Iranthi: Mine would be setting up the coffee chain, the first proper business in Melbourne that we created.
Jarkko: Yes, running the coffee chain, that would probably be mine as well but tech wise I finished building a search platform for us that is not live yet. It’s sort of like Airbnb but enhanced so it’s super-fast, I’m very proud of it and it’ll be great when it’s ready and people can see it.
6. Where is the after work hangout?
Iranthi: We’re very fresh in London so we don’t have a place yet in particular but it all looks exciting, everything is so pretty. Come ask me in about a couple of months and I’ll probably have a favourite place. In Melbourne there’s a place we love called Dumpling Plus at Highpoint shopping centre, which has the best Chinese food. Right opposite there’s a cafe called jasper’s coffee which smells like you are in a coffee roastery. Have your Chinese food and then head over for a coffee after.
7. Who is your professional role model?
Iranthi: Growing up I watched my father as a businessman. There were many things I knew I would do differently but it was through him where I knew that I’d want to get into business one day. Professionally, I would say Richard Branson. I read his autobiography as a teenager and that’s what made me say “this is it!”.
Jarkko: Yeah I have a classic one too which is Elon Musk. I enjoy the fact the he tries to break the borders, not minding the risks, he invests his money and he’s been on minus many times but he still figures it out.
8. You were originally based in Australia before coming over to London, what in your opinion makes Australia a good country for starting out?
Jarkko: The government has lots of perks for start-ups, for example R&D; where after each year you get 45% of your R&D budget back from the government, which I’ve never heard of in other countries. Australian cities are very far apart with 9 hours from to another so that’s a bit of an issue, but that also makes it a big community when you go into a city.
Iranthi: And every city works very differently to one another when it concerns support systems. They are supporting a great deal for social enterprises too.
9. Which tech trends are you most excited about?
Iranthi: Definitely VR! we were at the Slush conference in Finland last month and Finnair had this whole VR experience setup to test. I was able to walk on the wing on their new Airbus A350 through VR and it was amazing. Slush 2016 was very focused on discussing VR and AR. It was incredible to hear about all the future developments they aim to do.
Jarkko: I would say Machine learning, like when you do something and it improves the platform on its own, that’s something I’m very excited about.
10. What are the top 3 qualities you look for in an employee?
Iranthi: Flexibility – being able to adapt to any situation, Optimism – it’s always nice to hear an employee say ‘yes’ rather than ‘I’m not sure’.
Lastly I would say opinionated, because I wouldn’t be hiring you if I didn’t think that you meet criteria to handle the job, your opinion matters.
Jarkko: When I look for people, I want them not to ask me everything.
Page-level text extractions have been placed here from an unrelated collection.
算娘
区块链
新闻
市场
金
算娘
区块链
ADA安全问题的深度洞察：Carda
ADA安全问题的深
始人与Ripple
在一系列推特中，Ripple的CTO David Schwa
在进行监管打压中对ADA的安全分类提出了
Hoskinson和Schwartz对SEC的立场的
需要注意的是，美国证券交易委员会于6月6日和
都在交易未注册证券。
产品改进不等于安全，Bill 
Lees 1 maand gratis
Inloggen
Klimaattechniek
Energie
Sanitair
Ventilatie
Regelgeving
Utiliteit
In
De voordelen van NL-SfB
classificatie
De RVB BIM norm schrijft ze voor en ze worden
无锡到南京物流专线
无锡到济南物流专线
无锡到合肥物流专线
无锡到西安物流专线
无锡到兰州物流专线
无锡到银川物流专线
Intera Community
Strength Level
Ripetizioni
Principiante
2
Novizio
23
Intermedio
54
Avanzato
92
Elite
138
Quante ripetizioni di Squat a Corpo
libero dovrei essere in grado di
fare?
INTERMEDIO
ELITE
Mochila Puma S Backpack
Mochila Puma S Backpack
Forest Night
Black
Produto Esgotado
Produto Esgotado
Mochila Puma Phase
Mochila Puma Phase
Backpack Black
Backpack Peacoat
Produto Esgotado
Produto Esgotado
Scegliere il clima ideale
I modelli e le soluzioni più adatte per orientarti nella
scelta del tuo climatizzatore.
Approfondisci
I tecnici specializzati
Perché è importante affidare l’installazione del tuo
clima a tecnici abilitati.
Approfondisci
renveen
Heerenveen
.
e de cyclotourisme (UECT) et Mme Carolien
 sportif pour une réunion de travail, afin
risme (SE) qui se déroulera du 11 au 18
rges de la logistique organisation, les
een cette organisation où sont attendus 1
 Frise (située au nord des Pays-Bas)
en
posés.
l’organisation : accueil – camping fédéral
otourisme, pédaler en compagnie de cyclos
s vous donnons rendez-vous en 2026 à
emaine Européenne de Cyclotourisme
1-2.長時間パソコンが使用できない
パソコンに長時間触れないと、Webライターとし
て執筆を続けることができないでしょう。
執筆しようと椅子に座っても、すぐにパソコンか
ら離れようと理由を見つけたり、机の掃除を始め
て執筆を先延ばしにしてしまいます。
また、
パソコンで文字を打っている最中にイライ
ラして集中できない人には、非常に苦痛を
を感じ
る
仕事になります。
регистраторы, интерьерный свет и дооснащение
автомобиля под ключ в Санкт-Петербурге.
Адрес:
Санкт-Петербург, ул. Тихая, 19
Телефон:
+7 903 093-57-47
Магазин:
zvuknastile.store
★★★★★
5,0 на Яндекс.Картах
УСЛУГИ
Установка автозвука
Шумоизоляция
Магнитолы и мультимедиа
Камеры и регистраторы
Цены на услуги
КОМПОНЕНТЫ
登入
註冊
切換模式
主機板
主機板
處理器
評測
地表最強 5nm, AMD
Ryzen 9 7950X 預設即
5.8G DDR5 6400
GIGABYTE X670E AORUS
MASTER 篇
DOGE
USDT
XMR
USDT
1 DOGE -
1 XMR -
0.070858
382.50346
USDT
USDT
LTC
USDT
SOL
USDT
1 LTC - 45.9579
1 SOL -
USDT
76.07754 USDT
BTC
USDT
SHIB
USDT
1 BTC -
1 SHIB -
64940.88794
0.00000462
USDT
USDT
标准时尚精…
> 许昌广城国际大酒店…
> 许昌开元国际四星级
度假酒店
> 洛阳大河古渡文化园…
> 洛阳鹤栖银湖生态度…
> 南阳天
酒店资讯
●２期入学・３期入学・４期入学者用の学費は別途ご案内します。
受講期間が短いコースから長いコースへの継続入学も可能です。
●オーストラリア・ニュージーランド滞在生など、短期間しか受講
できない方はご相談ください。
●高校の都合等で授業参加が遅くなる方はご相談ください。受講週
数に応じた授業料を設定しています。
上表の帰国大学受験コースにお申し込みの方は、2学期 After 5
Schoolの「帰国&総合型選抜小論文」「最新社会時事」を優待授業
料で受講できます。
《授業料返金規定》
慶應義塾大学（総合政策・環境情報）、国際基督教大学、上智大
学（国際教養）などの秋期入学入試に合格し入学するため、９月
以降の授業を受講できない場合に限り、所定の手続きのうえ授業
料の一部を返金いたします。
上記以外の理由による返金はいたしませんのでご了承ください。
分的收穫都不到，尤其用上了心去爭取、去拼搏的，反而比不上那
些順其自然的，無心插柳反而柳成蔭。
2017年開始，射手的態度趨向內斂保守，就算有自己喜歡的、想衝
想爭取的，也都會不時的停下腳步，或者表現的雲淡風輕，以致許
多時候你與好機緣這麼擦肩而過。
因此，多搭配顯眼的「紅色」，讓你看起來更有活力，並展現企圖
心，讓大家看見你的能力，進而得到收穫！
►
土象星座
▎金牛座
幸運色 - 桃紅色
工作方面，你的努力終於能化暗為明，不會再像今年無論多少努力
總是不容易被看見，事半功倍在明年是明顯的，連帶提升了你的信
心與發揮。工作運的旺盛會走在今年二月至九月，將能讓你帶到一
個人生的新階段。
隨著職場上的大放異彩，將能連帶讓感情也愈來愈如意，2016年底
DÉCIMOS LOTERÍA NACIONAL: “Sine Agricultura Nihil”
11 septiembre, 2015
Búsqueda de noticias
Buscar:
I want them to look at the bigger picture and get their own ideas in there, someone who takes initiative. Especially in a start-up because we don’t have the manpower to give tasks to everyone, we just say ‘this is the goal, let’s do it!’.
11. And finally, what is the one piece of advice you would give to an entrepreneur starting out?
Iranthi: I have heard so many people talk about what they want to do in life, some being great ideas and some not. Then the same people find out that someone else had created and turned that same idea into a success. Then those same people talk about how “this guy stole my idea”. No matter whatever it is, if you believe in it just give it a go. Get your idea validated, get started and adapt along the way. Also, don’t be shy and regret later. If you need help, ask for it. If you don’t ask, you don’t get.
Jarkko: Focus on one thing, I had an issue where we were thinking of four businesses at the same time. So now we are not running the other businesses, we are just a part of it, so just focusing on one thing and doing it at 100%.